The relationship wherein an incident causes closed lanes.  Aspects of this relationship include, for example, the effective period of the lane closure (when the lanes were closed and the expected time of reopening)

Conditions Advisory

The relationship between a weather advisory and the weather conditions manifest at that particular time.

Conditions at Event

The relationship between an incident and the weather conditions manifest at the time of the incident.

 

Logical Data Model

The logical data model (Figure 4) is the next step towards finalizing the database design.  It translates the entities and relations from the conceptual model into a model that emphasizes the structuring of the data into a design for the database, independent of the particular target platform (such as SQL Server for Windows NT).  Such structuring includes the tables (or entities), applicable attributes with meaningful names, logical data types (e.g., character, number and date), a particular schema type (such as entity-relationship model or a dimensional model), and other such logical considerations.

The logical data model for the Data Clearinghouse is designed to emphasize the three primary entities (Incidents, Travel Advisories, and Weather Conditions) of the integrated clearinghouse, suppressing unnecessary decomposition accommodating typical reporting on these entities.  An exception is weather- locations information, which is broken out of the weather-conditions entity and formed into weather- locations ref in order to take advantage of the relatively constant nature of weather-sensor locations in contract with the attributes pertaining to weather conditions.  This division removes the redundancy of repeating the same location information when weather conditions change and history is tracked in the database.

 

Incident Location: String

Incident Type: String

Last Updated: Datetime

 

First Reported: Datetime

Location Description: String

Incident Details: String

Region: String

Current Status: String

Lane Closures: String

Lane Type: String

Source: String

Effective End Date:Datetime

 

Figure 4. Logical Model for the Data Clearinghouse.

 

Another objective accomplished in the logical design is meaningful attribution of the entities.  The entities in the model contain as many meaningful attributes as the data sources can accommodate and as many of those attributes that pertain to the needs of the database for informing the public on travel conditions.  For example, the Incident entity contains attributes that answer such questions as what, when, where, and – to some extent – how and why with respect to the incidents.  The question of who was involved in an incident is confidential and, therefore, is not deemed relevant to the needs of the database.

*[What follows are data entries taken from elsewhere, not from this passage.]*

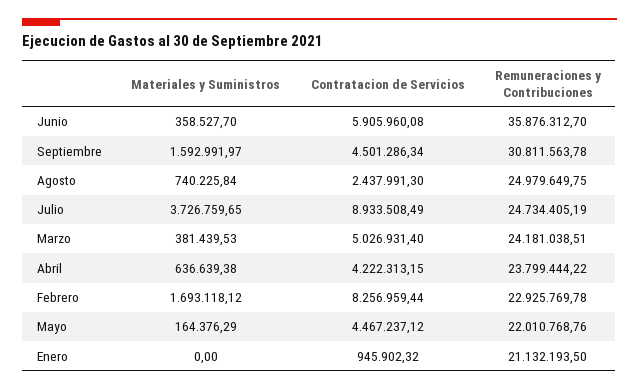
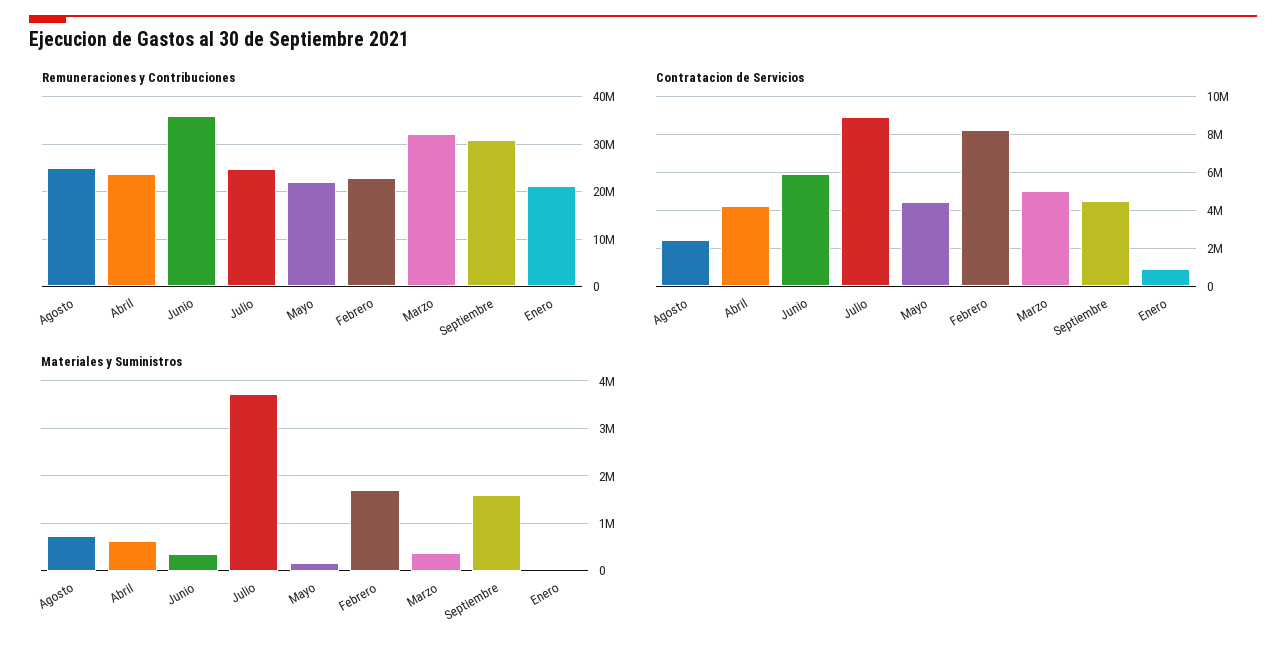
  {
    "Materiales y Suministros": {
      "Junio": 358527.7,
      "Septiembre": 1592991.97,
      "Agosto": 740225.84,
      "Julio": 3726759.65,
      "Marzo": 381439.53,
      "Abril": 636639.38,
      "Febrero": 1693118.12,
      "Mayo": 164376.29,
      "Enero": 0
    },
    "Contratacion de Servicios": {
      "Junio": 5905960.08,
      "Septiembre": 4501286.34,
      "Agosto": 2437991.3,
      "Julio": 8933508.49,
      "Marzo": 5026931.4,
      "Abril": 4222313.15,
      "Febrero": 8256959.44,
      "Mayo": 4467237.12,
      "Enero": 945902.32
    },
    "Remuneraciones y Contribuciones": {
      "Junio": 35876312.7,
      "Septiembre": 30811563.78,
      "Agosto": 24979649.75,
      "Julio": 24734405.19,
-     "Marzo": 24181038.51,
+     "Marzo": 32000000,
      "Abril": 23799444.22,
      "Febrero": 22925769.78,
      "Mayo": 22010768.76,
      "Enero": 21132193.5
    }
  }

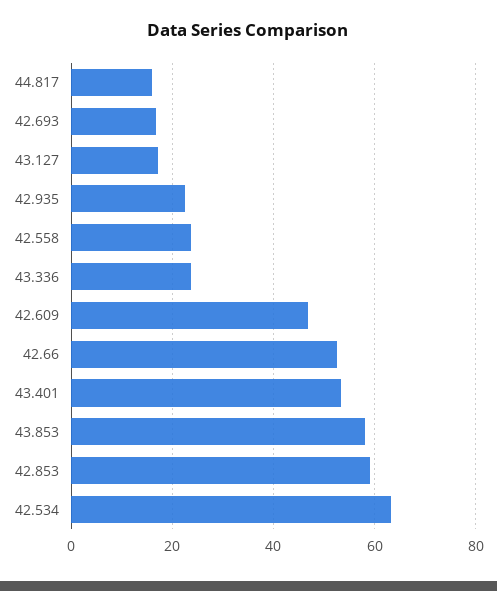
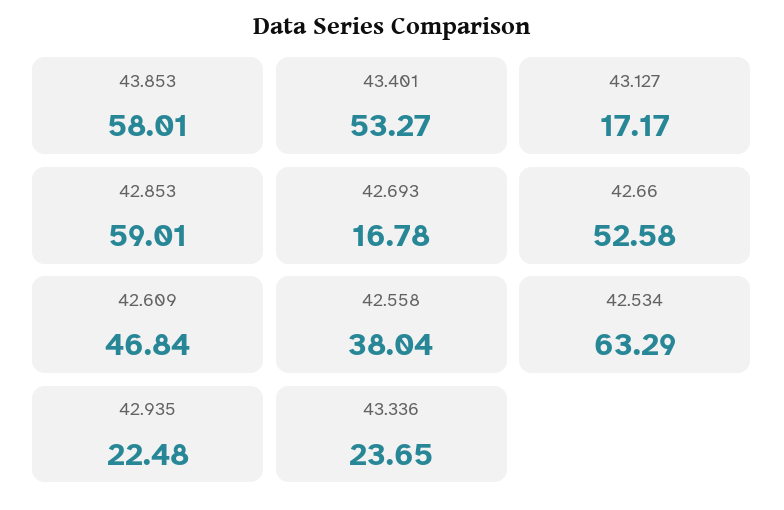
  {
-   "44.817": 16,
    "42.693": 16.78,
    "43.127": 17.17,
    "42.935": 22.48,
-   "42.558": 24,
+   "42.558": 38.04,
    "43.336": 23.65,
    "42.609": 46.84,
    "42.66": 52.58,
    "43.401": 53.27,
    "43.853": 58.01,
    "42.853": 59.01,
    "42.534": 63.29
  }

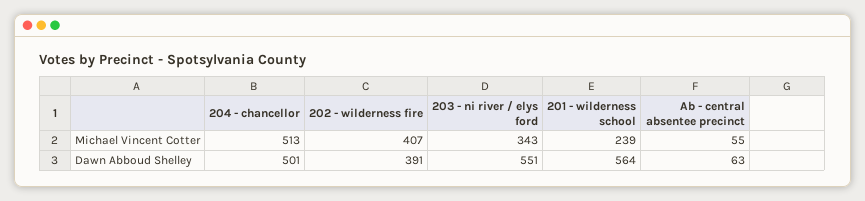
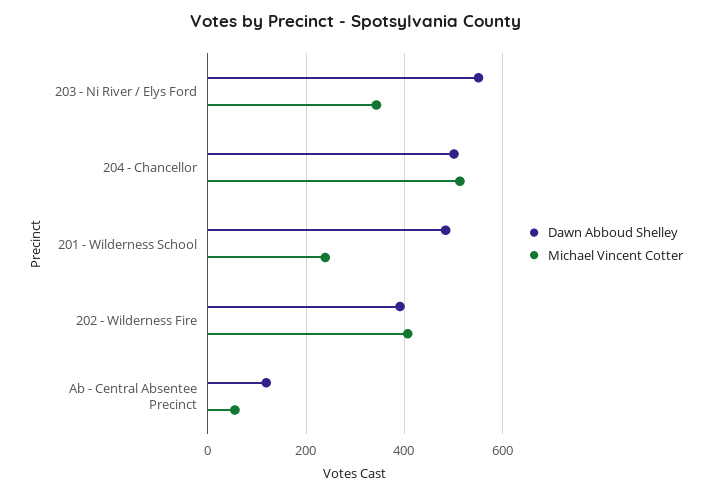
  {
    "Michael Vincent Cotter": {
      "204 - chancellor": 513,
      "202 - wilderness fire": 407,
      "203 - ni river / elys ford": 343,
      "201 - wilderness school": 239,
      "Ab - central absentee precinct": 55
    },
    "Dawn Abboud Shelley": {
      "204 - chancellor": 501,
      "202 - wilderness fire": 391,
      "203 - ni river / elys ford": 551,
-     "201 - wilderness school": 564,
+     "201 - wilderness school": 480,
-     "Ab - central absentee precinct": 63
+     "Ab - central absentee precinct": 120
    }
  }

Another important feature of the logical design is the standardization of location referencing.  Standardization is necessary for the identification of exact location points and boundaries relative to a geographical referencing system and relative to one another.  Although location information from the sources tends to be broad, it appears that enough detail is provided for at least one location point at or near the boundary of an area to be identified.  Therefore, the logical design imposes at least one location point on the entities, requiring the ITS operator to isolate the location point from source information.  The attribute “Principle Start Location” in the entity “Travel Advisory” is an example of a location point imposed on the database.

Physical Data Model

The physical data model (Figure 5) is the final step in the database design, providing the specifications for implementing the data structure on a particular database platform.  In the case of the I-81 Data Clearinghouse, the physical data model is designed for implementation on a SQL Server database running on a Windows NT platform.